"Un riformista, un anticipatore cui dobbiamo tantissimo, uno studioso che ha dimostrato di saper leggere il futuro e che forse proprio per questo è stato barbaramente ucciso da terroristi legati a un passato sconfitto, residui fuori dal tempo che hanno privato il nostro Paese e, soprattutto i suoi famigliari, di un grande uomo". Il presidente dell’Assemblea legislativa,
Matteo Richetti, ricorda così Marco Biagi, il giuslavorista ucciso il 19 marzo 2002 a Bologna dalle Nuove Brigate Rosse. Nel decennale di quel tragico evento, Richetti partecipa al convegno sul lavoro organizzato dall’Università di Modena e dalla Fondazione Marco Biagi nella città della Ghirlandina, che vede, fra le altre, la presenza del ministro dell’Interno, Annamaria Cancellieri.
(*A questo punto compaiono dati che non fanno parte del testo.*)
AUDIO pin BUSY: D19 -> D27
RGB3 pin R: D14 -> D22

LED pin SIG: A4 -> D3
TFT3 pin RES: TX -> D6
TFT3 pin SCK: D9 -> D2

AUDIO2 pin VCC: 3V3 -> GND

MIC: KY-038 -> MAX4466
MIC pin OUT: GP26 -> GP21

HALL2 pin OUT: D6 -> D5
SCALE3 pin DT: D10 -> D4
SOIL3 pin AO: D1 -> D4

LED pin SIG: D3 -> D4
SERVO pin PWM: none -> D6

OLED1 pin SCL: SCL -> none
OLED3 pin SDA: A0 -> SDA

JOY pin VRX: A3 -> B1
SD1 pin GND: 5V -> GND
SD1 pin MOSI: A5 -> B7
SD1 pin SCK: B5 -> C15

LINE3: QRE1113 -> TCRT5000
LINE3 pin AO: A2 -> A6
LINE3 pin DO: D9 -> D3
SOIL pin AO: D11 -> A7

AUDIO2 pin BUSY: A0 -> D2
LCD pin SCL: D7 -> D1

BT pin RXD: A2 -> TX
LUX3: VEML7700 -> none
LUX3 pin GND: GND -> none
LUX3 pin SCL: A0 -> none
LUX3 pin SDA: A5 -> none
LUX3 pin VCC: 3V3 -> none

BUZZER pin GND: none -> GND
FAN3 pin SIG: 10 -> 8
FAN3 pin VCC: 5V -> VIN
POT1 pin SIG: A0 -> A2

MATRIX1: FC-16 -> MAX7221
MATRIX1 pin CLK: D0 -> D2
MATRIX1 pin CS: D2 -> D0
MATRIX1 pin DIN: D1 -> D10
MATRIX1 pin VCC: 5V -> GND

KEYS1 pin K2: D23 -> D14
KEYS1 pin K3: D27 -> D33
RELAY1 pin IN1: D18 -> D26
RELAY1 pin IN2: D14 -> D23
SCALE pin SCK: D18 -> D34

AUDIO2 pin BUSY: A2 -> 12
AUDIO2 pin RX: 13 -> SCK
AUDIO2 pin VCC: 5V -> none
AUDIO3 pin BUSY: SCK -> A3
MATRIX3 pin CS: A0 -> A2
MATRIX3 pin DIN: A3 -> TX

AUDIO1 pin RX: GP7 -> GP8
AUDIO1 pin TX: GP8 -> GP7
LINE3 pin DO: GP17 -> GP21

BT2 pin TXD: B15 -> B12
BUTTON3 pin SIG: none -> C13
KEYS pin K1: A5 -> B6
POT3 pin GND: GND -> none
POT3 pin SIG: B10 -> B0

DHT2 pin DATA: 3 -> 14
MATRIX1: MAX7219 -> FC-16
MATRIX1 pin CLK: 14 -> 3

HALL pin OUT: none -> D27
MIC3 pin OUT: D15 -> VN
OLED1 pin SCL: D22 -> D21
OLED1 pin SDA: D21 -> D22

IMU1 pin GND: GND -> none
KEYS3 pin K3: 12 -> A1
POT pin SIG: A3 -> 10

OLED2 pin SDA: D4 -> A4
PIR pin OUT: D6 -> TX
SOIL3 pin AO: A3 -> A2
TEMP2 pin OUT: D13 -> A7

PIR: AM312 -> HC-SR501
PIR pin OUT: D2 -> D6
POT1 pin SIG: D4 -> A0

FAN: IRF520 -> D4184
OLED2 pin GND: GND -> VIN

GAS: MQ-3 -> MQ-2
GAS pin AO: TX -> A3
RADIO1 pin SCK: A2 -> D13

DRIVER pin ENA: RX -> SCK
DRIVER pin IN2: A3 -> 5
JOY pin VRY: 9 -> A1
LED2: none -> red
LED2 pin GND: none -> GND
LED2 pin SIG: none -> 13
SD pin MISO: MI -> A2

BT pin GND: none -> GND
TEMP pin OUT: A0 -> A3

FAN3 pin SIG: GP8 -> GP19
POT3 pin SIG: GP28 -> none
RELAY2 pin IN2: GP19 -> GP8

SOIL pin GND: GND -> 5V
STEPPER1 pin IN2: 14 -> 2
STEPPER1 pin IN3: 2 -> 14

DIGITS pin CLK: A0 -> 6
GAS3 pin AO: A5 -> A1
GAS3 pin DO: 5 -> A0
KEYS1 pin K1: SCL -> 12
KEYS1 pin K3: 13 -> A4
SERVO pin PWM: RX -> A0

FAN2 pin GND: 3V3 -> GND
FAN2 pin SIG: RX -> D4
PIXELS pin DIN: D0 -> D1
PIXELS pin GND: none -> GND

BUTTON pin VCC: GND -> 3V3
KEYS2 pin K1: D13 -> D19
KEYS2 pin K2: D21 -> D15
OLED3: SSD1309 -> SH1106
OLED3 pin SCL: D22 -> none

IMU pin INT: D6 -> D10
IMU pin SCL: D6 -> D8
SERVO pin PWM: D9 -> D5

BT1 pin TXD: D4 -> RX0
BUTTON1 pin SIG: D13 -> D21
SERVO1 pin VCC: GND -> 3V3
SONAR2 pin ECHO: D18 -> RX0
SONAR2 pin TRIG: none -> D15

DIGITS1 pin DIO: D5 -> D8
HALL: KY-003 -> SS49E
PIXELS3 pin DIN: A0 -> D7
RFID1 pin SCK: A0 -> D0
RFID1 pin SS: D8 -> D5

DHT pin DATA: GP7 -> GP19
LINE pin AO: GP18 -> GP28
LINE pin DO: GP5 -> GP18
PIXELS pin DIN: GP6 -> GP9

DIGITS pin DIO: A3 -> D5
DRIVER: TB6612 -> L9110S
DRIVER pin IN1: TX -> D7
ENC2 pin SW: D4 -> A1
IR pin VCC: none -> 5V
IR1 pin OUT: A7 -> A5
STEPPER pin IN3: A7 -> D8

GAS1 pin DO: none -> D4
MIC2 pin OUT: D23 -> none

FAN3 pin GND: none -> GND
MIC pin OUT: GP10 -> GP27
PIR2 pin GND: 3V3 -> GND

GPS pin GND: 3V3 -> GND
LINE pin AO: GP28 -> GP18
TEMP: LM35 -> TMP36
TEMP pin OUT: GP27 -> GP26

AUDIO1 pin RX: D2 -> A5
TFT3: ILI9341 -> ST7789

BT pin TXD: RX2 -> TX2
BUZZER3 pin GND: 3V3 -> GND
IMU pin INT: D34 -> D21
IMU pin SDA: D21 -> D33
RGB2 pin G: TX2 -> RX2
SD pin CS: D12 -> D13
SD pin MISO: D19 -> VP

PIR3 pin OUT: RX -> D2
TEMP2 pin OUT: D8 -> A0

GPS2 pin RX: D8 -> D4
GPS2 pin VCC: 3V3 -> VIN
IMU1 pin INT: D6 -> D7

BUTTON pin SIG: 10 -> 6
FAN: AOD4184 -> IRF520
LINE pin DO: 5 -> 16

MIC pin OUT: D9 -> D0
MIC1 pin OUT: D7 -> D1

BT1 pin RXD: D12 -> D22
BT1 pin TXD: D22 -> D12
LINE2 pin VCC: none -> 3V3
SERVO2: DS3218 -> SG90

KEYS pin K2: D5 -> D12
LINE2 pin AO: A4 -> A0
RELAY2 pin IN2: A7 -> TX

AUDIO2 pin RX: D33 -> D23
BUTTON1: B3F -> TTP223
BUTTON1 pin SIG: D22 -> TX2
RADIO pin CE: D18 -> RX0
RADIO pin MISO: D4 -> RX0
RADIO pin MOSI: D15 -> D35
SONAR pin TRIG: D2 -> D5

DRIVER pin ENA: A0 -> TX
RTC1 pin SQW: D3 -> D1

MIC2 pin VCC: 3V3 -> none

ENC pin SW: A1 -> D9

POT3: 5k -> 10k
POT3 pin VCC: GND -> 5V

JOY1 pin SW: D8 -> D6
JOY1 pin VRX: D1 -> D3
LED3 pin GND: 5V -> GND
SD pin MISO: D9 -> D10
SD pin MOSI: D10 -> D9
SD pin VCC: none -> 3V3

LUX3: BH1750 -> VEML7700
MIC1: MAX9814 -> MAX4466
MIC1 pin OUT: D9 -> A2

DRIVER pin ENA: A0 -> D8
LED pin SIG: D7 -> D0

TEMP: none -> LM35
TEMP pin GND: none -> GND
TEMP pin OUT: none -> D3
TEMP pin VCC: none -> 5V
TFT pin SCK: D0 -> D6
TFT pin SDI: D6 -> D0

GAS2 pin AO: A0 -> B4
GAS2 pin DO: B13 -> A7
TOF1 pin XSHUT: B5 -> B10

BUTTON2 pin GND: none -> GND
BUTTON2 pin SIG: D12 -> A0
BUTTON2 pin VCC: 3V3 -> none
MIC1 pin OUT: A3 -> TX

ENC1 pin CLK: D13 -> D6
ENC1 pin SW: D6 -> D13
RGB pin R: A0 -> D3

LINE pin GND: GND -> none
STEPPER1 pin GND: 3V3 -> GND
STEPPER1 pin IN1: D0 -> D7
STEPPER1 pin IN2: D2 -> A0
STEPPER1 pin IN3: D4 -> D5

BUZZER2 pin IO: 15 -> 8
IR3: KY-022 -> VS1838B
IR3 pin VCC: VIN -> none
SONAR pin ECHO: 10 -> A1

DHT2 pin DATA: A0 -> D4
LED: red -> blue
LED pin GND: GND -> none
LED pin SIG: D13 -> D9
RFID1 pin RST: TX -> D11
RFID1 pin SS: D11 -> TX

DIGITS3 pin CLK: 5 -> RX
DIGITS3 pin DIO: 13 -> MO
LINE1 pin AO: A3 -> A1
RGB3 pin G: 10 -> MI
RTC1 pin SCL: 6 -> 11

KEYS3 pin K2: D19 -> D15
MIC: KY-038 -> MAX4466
"Il nome di Marco Biagi è stato impropriamente associato alla nascita della precarietà, della eccessiva flessibilità occupazionale- prosegue Richetti-: un errore clamoroso. Marco Biagi ha avviato un percorso esattamente inverso, quello della riforma di un mercato del lavoro le cui rigidità siamo oggi costretti a rimuovere, per creare buona occupazione e dare un presente e un futuro ai giovani, gli obiettivi perseguiti da Marco Biagi con largo anticipo. E nelle ore in cui governo e parti sociali cercano la quadra sulla necessaria riforma del mercato del lavoro, non si può non vedere come Marco Biagi avesse ragione, ed emerge la sua figura di riformista e innovatore".
"Il mio pensiero - chiude il presidente dell’Assemblea legislativa - va poi alla famiglia del professor Biagi, alla moglie, Marina Orlandi, che in una recente intervista ha ricordato le parole del marito, minacciato dai brigatisti: ‘Eppure non posso smettere. No, proprio ora che mi trovo al momento giusto e nel posto giusto per riuscire a fare qualcosa che aiuti i disabili, le donne e chi perde il lavoro a 40 anni… No, non posso smettere’. Parole che dicono più di ogni altra cosa chi fosse Marco Biagi".